The History of Chocolate
The origin of cacao
When talking about chocolate’s origins, first we need to talk about where cacao, its originating plant, really came from.
Many people think that cacao was discovered by the Mayan civilization in 400 AD, but it turns out that the history of cacao goes far back to 5,300 years ago! According to a recent paper published in the Nature Ecology & Evolution journal, the earliest evidence of domesticated cacao was found in the upper Amazon region of Ecuador.
The Mayan civilization in Central and South America then cultivated the cacao tree beginning in 400 AD. The beans were ground to make xocoatl, a bitter chocolate drink. At that time, chocolate was appreciated for its medicinal properties, not for its taste.
Later in 1200 AD, the Aztec empire spread across Mesoamerica. By then, cacao beans were considered so valuable that they used them as a currency, and the Aztecs believed that the god Quetzalcoatl himself bestowed cacao trees upon them.
Read more: The Sweet and Interesting History of Chocolate Praline
The spread of chocolate
In the 1500s, Spanish conqueror Hernando Cortés traveled to Mexico and met the Aztec people, where he then encountered the cacao fruit. He then brought cacao beans to Spain, then it spread across Europe. In 1615, Anna of Austria popularized chocolate when she married King Louis XIII. It became a badge of status and a fashionable drink of the aristocracy in Paris, and from there it spread to the upper classes in European society.
The invention of chocolate
In 1828, cacao was brought to a new era with the invention of the cocoa press by a Dutch chemist.
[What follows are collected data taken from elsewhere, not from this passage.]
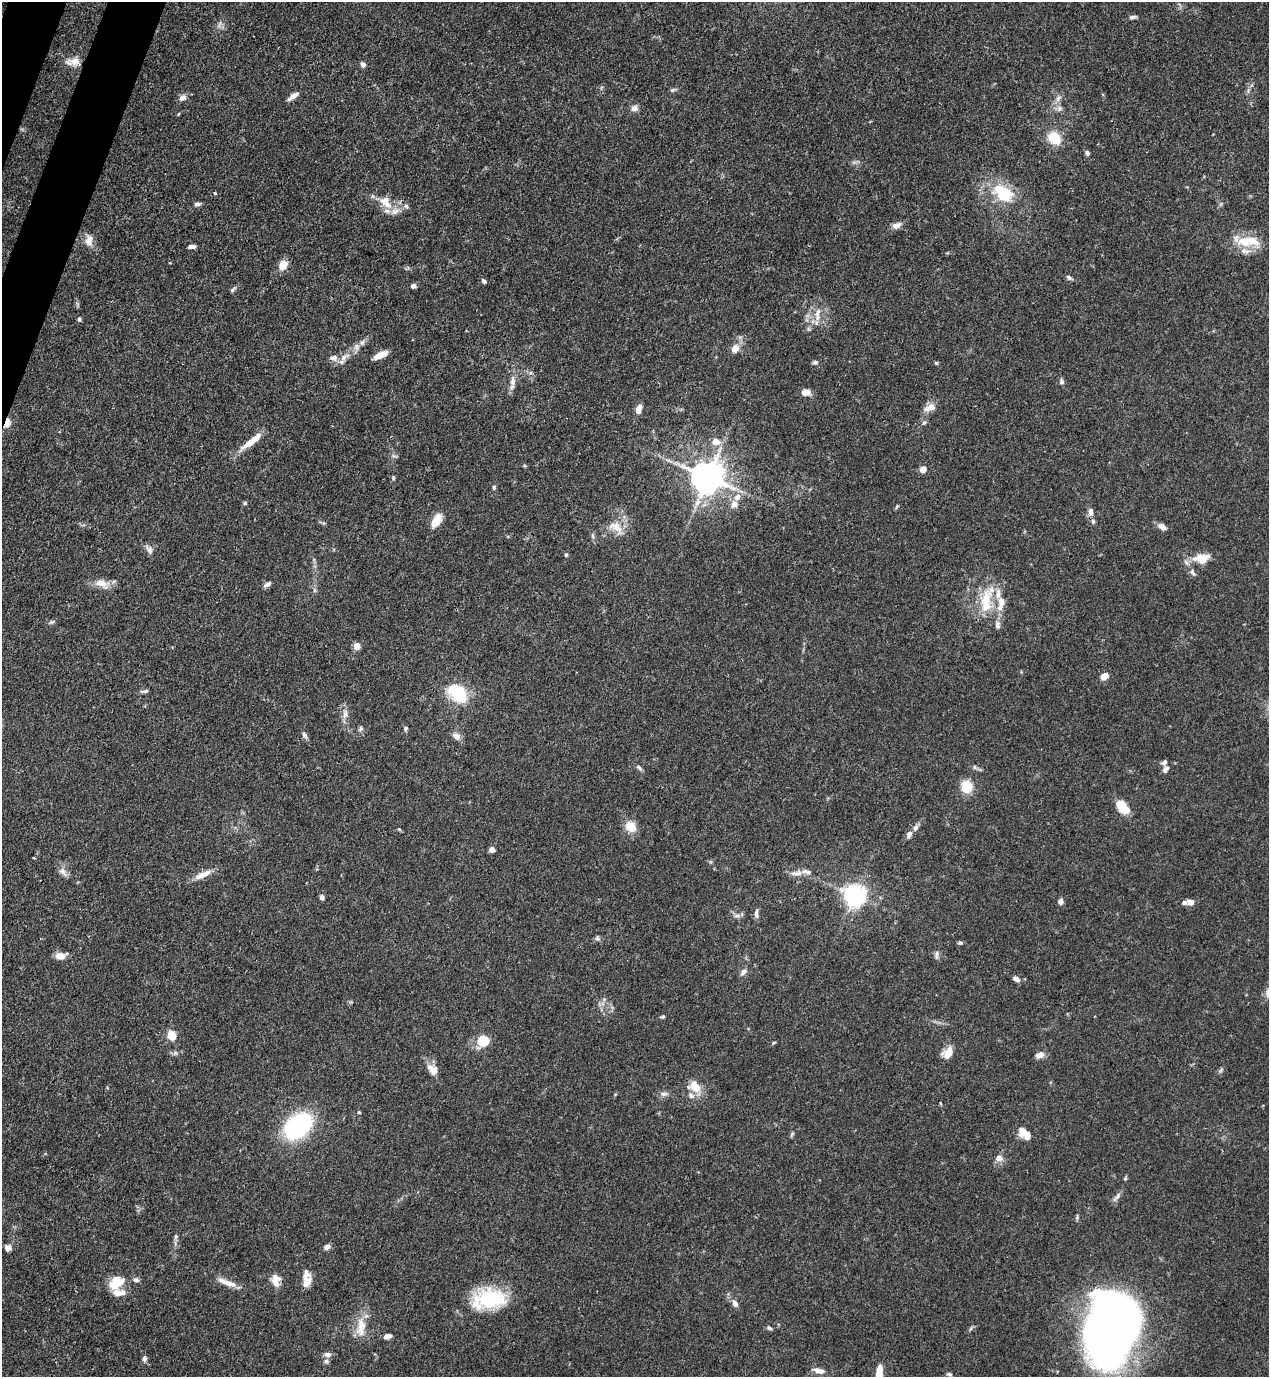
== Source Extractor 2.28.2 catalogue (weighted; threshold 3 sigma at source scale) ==
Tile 11 of 4 x 4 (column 3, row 3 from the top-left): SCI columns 2760-4026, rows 1420-2794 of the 5646 x 5587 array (HDU 1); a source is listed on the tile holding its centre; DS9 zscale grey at full resolution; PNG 1271 x 1379 px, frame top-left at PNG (2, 2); no overlay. Shown black and unused: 2% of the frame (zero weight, under 3 of 4 exposures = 7% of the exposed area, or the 3 px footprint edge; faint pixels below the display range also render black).
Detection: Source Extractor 2.28.2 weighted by HDU 2 'WHT'; one run over the whole footprint, this tile lists its part. Background 0.0767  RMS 0.0036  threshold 0.0162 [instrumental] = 3 sigma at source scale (4.5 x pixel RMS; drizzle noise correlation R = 1.50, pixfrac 1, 0.05/0.05 arcsec/px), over >= 5 px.
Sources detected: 155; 1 inside a brighter object's white glare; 1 long thin detection or spike segment (spike, bleed or trail) — not listed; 16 inside a brighter listed object's ellipse — not listed separately; the other 137 listed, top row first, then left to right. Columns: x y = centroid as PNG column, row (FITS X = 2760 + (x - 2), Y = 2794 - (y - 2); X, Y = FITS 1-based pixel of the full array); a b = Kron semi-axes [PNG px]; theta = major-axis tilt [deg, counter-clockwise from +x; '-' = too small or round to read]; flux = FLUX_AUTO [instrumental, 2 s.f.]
The machine presses roasted cacao beans, squeezing the cocoa butter out and leaving behind a dry cake, which is then pulverized into cocoa powder. This invention made it possible for cacao to be used as a confectionery ingredient, and it also made chocolate much more affordable.
In 1847, British chocolate company J.S. Fry & Sons created the first chocolate bar from cocoa powder mixed with cocoa butter and sugar. In 1875, a chocolate expert from Switzerland invented the first milk chocolate by adding powdered milk.
Read more: Sweet and Decadent: A Brief History of Chocolate Truffles
3 Interesting Facts about Chocolate
1. Food of the gods
The latin name for cocoa tree, Theobroma cacao, literally means ‘food of the gods’. It was named in 1753 by Swedish naturalist Carl von Linné.
2. The melting point of chocolate is 30-32 degrees Celsius
Chocolate is the only known edible product in the world which has a melting point below the human body temperature of 37 degrees Celsius.
Its melting point of 30-32 degrees Celsius means it does not melt on your hand, but melts smoothly in your mouth.
3. The Aztec emperor used to drink over 50 cups of chocolate a day
During the reign of the Aztec empire, cocoa beans were considered so valuable for their invigorating and medicinal qualities. Montezuma, the emperor of the Aztecs, took such a great interest in the chocolate drink xocoatl that he drank over 50 cups of chocolate a day!